Vancouver and Richmond malls were among 12 Cadillac Fairview properties across Canada that used facial recognition technology to collect customer information without their consent.
That’s the primary finding of an investigation by federal, Alberta and B.C. privacy commissioners.
"Shoppers had no reason to expect their image was being collected by an inconspicuous camera, or that it would be used, with facial recognition technology, for analysis," Privacy Commissioner of Canada Daniel Therrien said. "The lack of meaningful consent was particularly concerning given the sensitivity of biometric data, which is a unique and permanent characteristic of our body and a key to our identity."
B.C. Information and Privacy Commissioner Michael McEvoy said issues around collecting personal information can be complex but the issues in the Cadillac Fairview situation were straightforward: “Pictures of individuals were taken and analyzed in a manner that required notice and consent."
Cameras embedded in kiosks
A report released Oct. 29 said the commercial real estate giant embedded cameras inside digital information kiosks at CF Richmond Centre and Vancouver's CF Pacific Centre.
“An individual would not, while using a mall directory, reasonably expect their image to be captured and used to create a biometric representation of their face, which is sensitive personal information, or for that biometric information to be used to guess their approximate age and gender,” the report said.
The company has asserted the goal was to analyze the age and gender of shoppers but not identify them.

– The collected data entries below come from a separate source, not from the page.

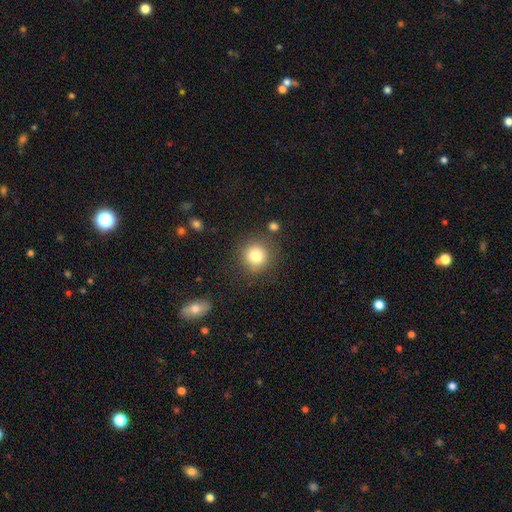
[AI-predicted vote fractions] smooth_or_featured: smooth (p=0.82) [alt: star or artifact p=0.11]
how_rounded: round (p=0.92) [alt: in between p=0.08]
merging: none (p=0.83) [alt: minor disturbance p=0.10]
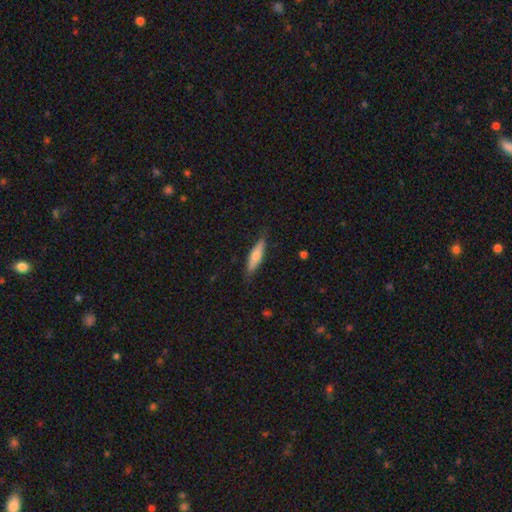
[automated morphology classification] Q: Smooth or featured?
A: smooth (57%); runner-up: featured or disk (37%)
Q: How rounded?
A: cigar-shaped (72%); runner-up: in between (26%)
Q: Merging?
A: none (82%); runner-up: minor disturbance (14%)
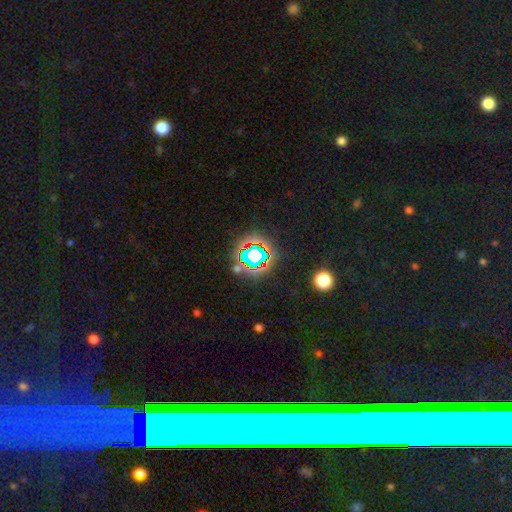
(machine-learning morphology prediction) star or artifact 65%, smooth 21%, featured or disk 13%.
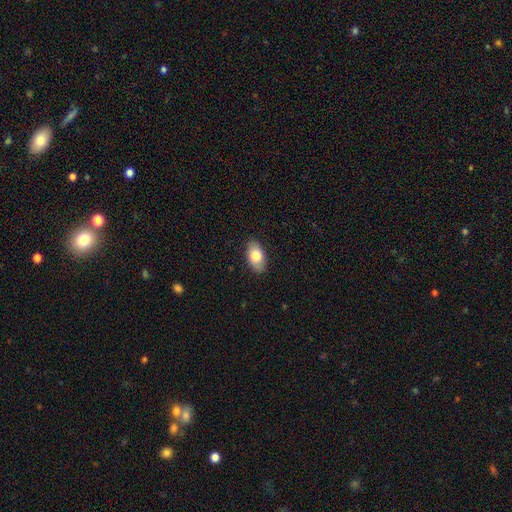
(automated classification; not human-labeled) smooth_or_featured: smooth (p=0.79) [alt: featured or disk p=0.14]
how_rounded: in between (p=0.92) [alt: round p=0.06]
merging: none (p=0.87) [alt: minor disturbance p=0.10]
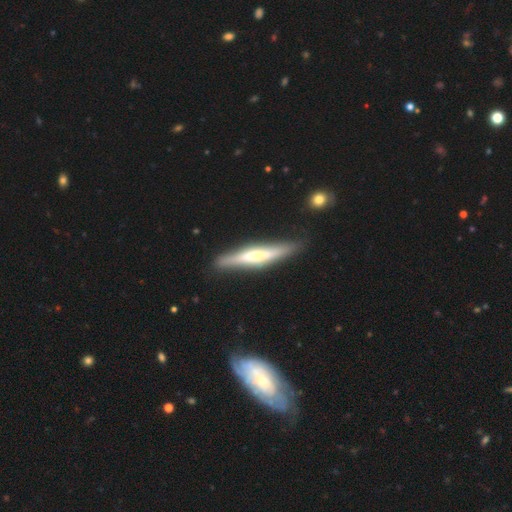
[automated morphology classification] smooth_or_featured: featured or disk (p=0.56) [alt: smooth p=0.39]
disk_edge_on: yes (p=0.93) [alt: no p=0.07]
edge_on_bulge: rounded (p=0.48) [alt: none p=0.27]
merging: none (p=0.85) [alt: minor disturbance p=0.11]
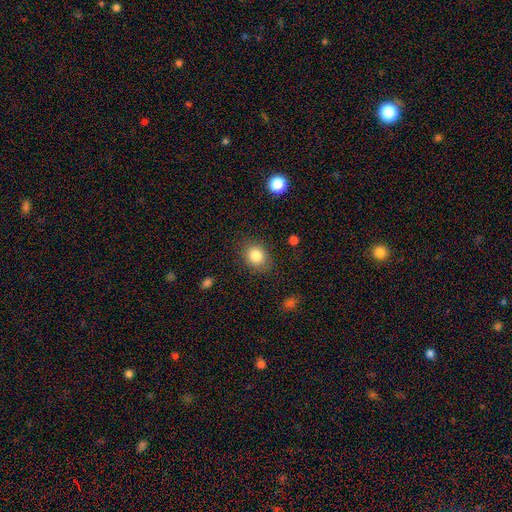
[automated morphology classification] Smooth or featured?
  - smooth: 83% *
  - star or artifact: 10%
  - featured or disk: 7%
How rounded?
  - round: 50% *
  - in between: 49%
  - cigar-shaped: 1%
Merging?
  - none: 84% *
  - minor disturbance: 12%
  - major disturbance: 3%
  - merger: 1%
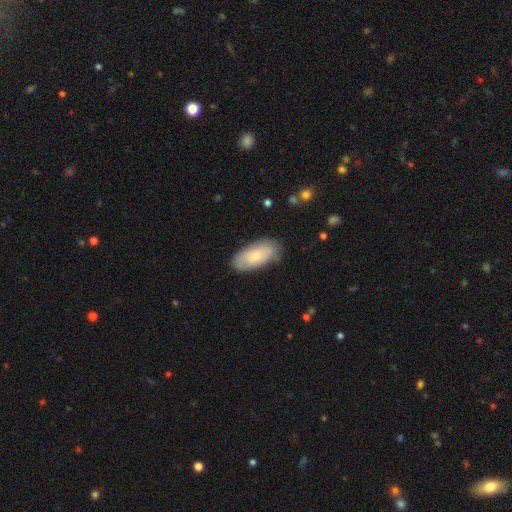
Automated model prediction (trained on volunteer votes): Smooth or featured? Predicted: smooth (p=0.65). How rounded? Predicted: in between (p=0.91). Merging? Predicted: none (p=0.78).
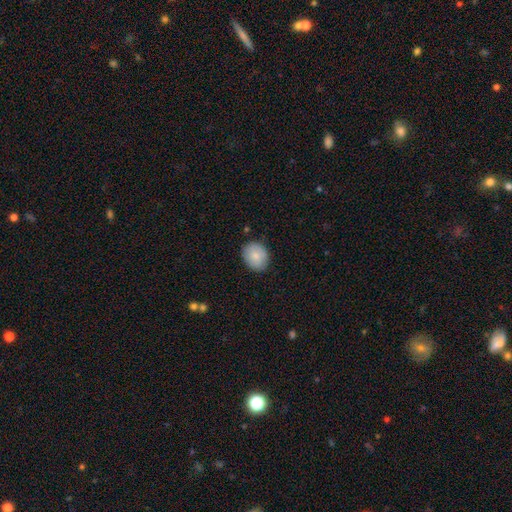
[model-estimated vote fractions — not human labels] A smooth galaxy with no disk features (83%) that is round (50%).

Vote fractions:
- Smooth or featured? smooth: 83% / featured or disk: 11% / star or artifact: 7%
- How rounded? round: 50% / in between: 49% / cigar-shaped: 1%
- Merging? none: 85% / minor disturbance: 12% / major disturbance: 2% / merger: 1%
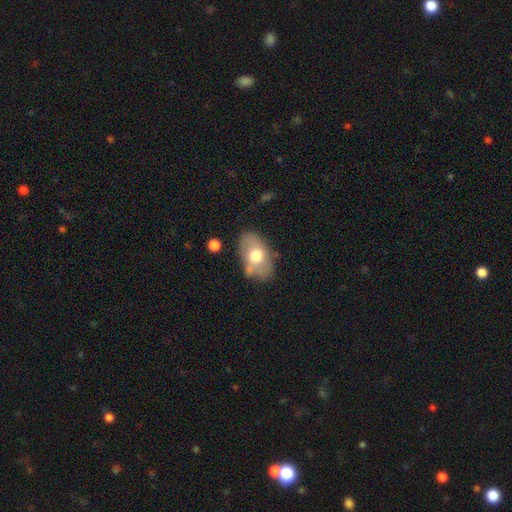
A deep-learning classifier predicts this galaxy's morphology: This appears to be a smooth galaxy with no disk features (62%) that is in between round and cigar-shaped (88%). Merging: none (68%).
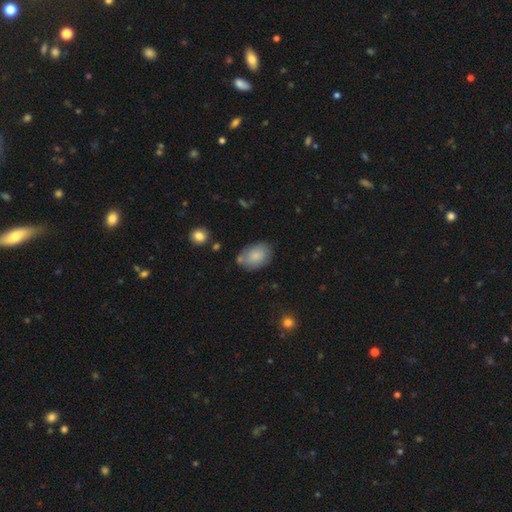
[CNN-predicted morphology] Smooth or featured? smooth (79%)
How rounded? in between (86%)
Merging? none (67%)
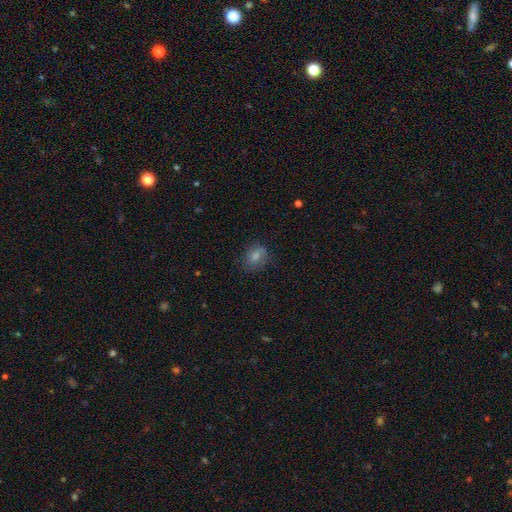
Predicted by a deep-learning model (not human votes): Q: Smooth or featured?
A: smooth (74%); runner-up: featured or disk (15%)
Q: How rounded?
A: in between (69%); runner-up: round (29%)
Q: Merging?
A: none (65%); runner-up: minor disturbance (24%)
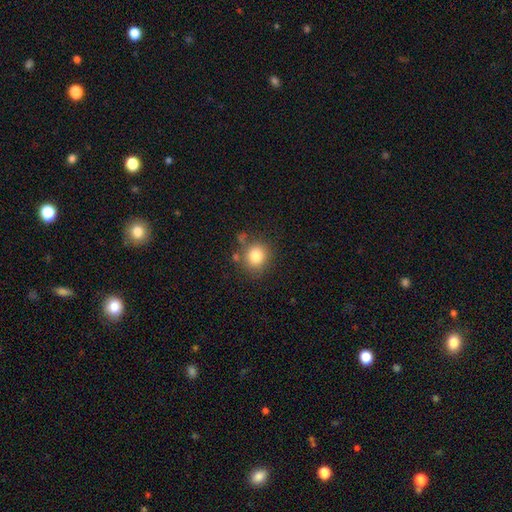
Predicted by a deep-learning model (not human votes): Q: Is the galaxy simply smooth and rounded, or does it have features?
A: smooth — 82%.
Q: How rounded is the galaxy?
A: round — 81%.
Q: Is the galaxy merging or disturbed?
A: none — 71%.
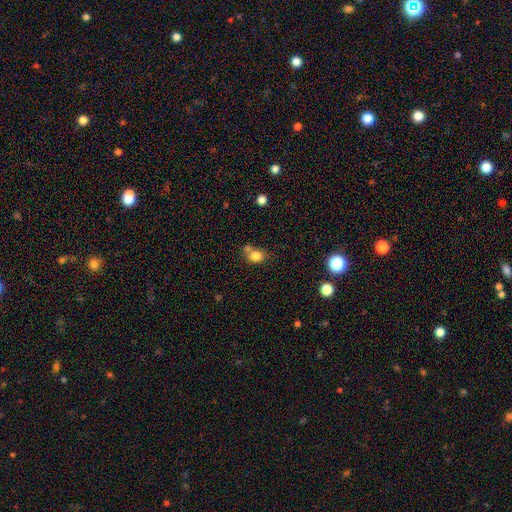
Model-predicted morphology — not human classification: Q: Smooth or featured?
A: smooth (81%); runner-up: star or artifact (11%)
Q: How rounded?
A: round (58%); runner-up: in between (41%)
Q: Merging?
A: none (47%); runner-up: merger (32%)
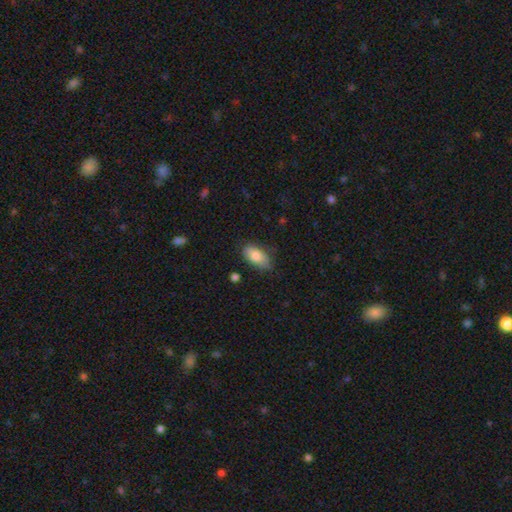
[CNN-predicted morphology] Smooth or featured? Predicted: smooth (p=0.83). How rounded? Predicted: in between (p=0.92). Merging? Predicted: none (p=0.73).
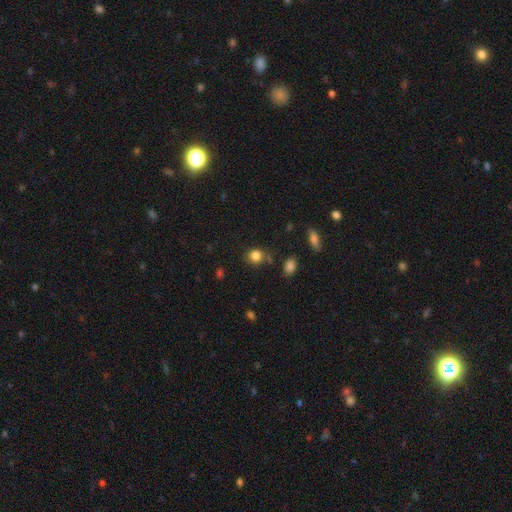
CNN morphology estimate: Smooth or featured? Predicted: smooth (p=0.84). How rounded? Predicted: round (p=0.79). Merging? Predicted: none (p=0.76).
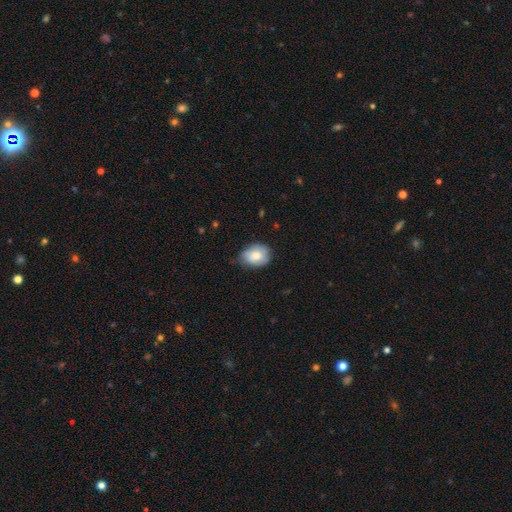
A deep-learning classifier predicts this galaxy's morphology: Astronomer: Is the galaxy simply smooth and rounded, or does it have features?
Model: smooth — 73%.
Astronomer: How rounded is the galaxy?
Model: in between — 55% (runner-up: round, 44%).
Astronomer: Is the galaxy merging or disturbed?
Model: none — 56% (runner-up: minor disturbance, 36%).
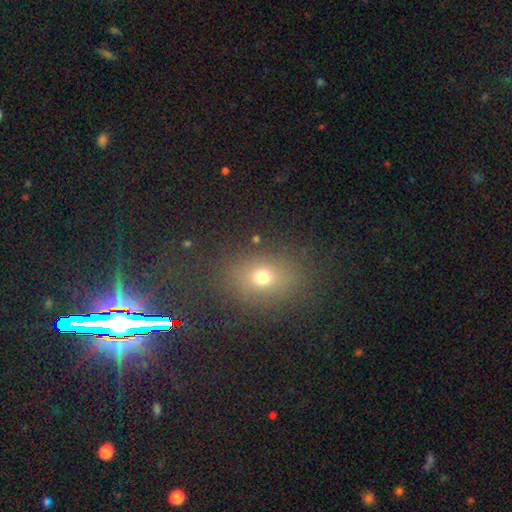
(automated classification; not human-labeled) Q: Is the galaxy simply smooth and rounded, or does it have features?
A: smooth — 44%.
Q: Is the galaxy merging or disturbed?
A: none — 87%.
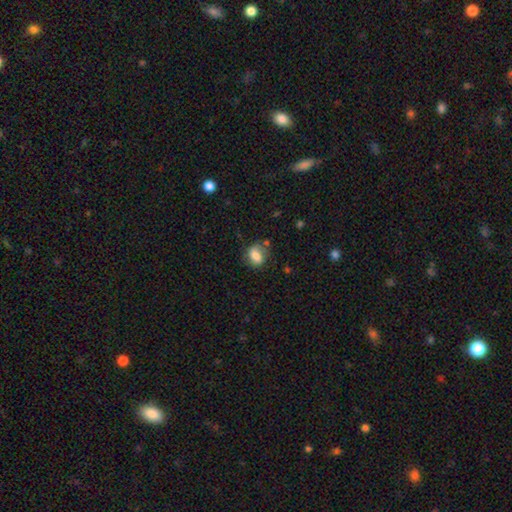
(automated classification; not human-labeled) Smooth or featured: smooth — 76% (featured or disk — 15%)
How rounded: in between — 62% (round — 37%)
Merging: none — 63% (minor disturbance — 24%)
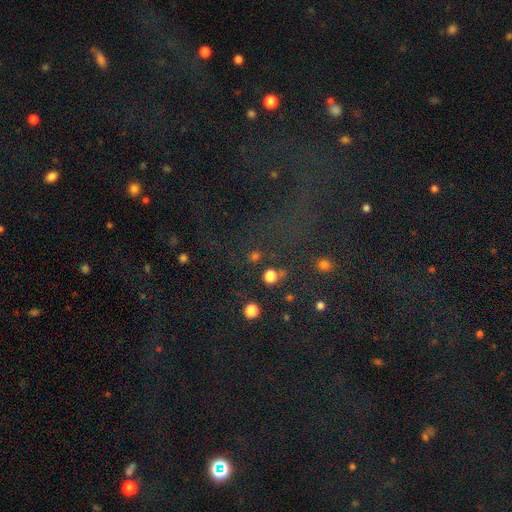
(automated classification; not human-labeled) This is likely a star or artifact rather than a galaxy (63%).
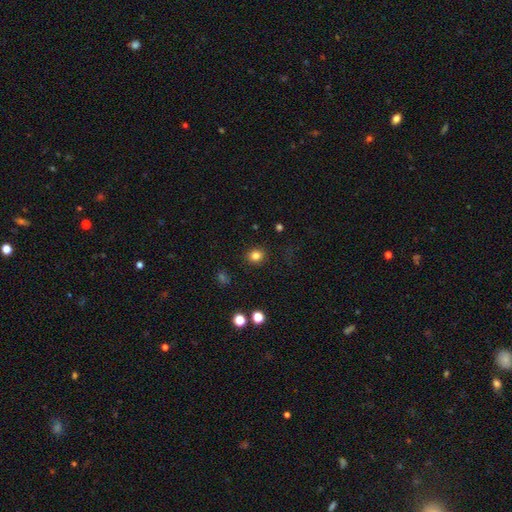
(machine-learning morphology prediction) Smooth or featured: smooth — 82% (star or artifact — 12%)
How rounded: round — 80% (in between — 19%)
Merging: none — 89% (minor disturbance — 7%)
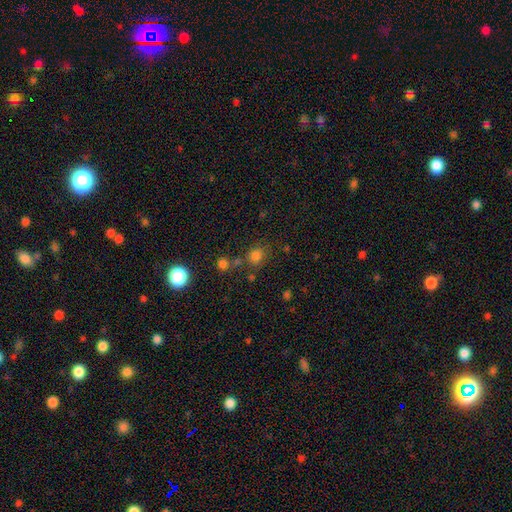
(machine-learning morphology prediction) smooth_or_featured: smooth (p=0.75) [alt: star or artifact p=0.19]
how_rounded: round (p=0.65) [alt: in between p=0.34]
merging: none (p=0.66) [alt: minor disturbance p=0.15]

Cadillac Fairview also asserted that it wasn’t collecting personal information as camera images were briefly analyzed, then deleted.
However, the commissioners found Cadillac Fairview did collect personal information, contravening privacy laws by failing to obtain meaningful consent as the company collected the five million images with small, inconspicuous cameras.
The company also used video analytics to collect and analyze sensitive biometric information of customers, the report said.
Cadillac Fairview said it was unaware that the database of biometric information existed. That, the commissioners found, compounded the risk of potential use by unauthorized parties or, in the case of a data breach, malicious actors.
The commissioners launched their probe after media reports raising questions about Toronto-based Cadillac Fairview's practices. Glacier Media also revealed in September 2019 that Lower Mainland bus stops contained similar cameras.
Mall owners deleting all data
In response to the investigation, the company removed the cameras from its digital directory kiosks and has no plans to reinstall it. Further, Cadillac Fairview has deleted all information associated with the video analytics technology not required for legal purposes and confirmed it will not retain or use such data for any other purpose.
“This includes the more than five million biometric representations of individual shoppers' faces, which it had retained for no discernable reason,” a commissioners’ joint news release said.
"This investigation exposes how opaque certain personal information business practices have become,” Alberta commissioner Jill Clayton said. "Not only must organizations be clear and up front when customers' personal information is being collected, they must also have proper controls in place to know what their service providers are doing behind the scenes with that information."
The commissioners recommended that if Cadillac Fairview were to use such technology in the future, it should take steps to obtain express, meaningful consent before capturing and analyzing the biometric facial images of shoppers.
The commissioners remain concerned Cadillac Fairview refused their request that it commit to ensuring express, meaningful consent is obtained from shoppers should it choose to redeploy the technology in the future.
Issues around using triangulation of customers’ mobile devices to offer customers deals while using mall WiFi remain a live concern for the commissioners.